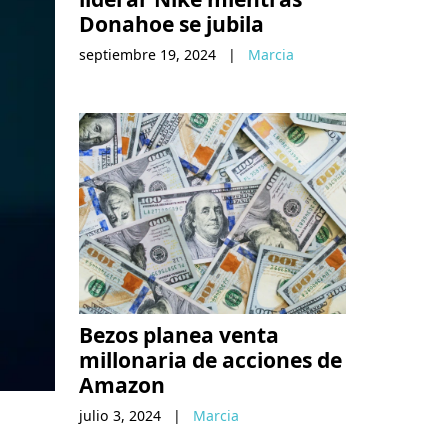
Donahoe se jubila
septiembre 19, 2024
|
Marcia
Bezos planea venta
millonaria de acciones de
Amazon
julio 3, 2024
|
Marcia
.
..............................
* WHAT IS EXPECTED:
Return every entry above exactly as written, with no pictures included.

* WRITTEN RESPONSE:
Donahoe se jubila
septiembre 19, 2024
|
Marcia
Bezos planea venta
millonaria de acciones de
Amazon
julio 3, 2024
|
Marcia
.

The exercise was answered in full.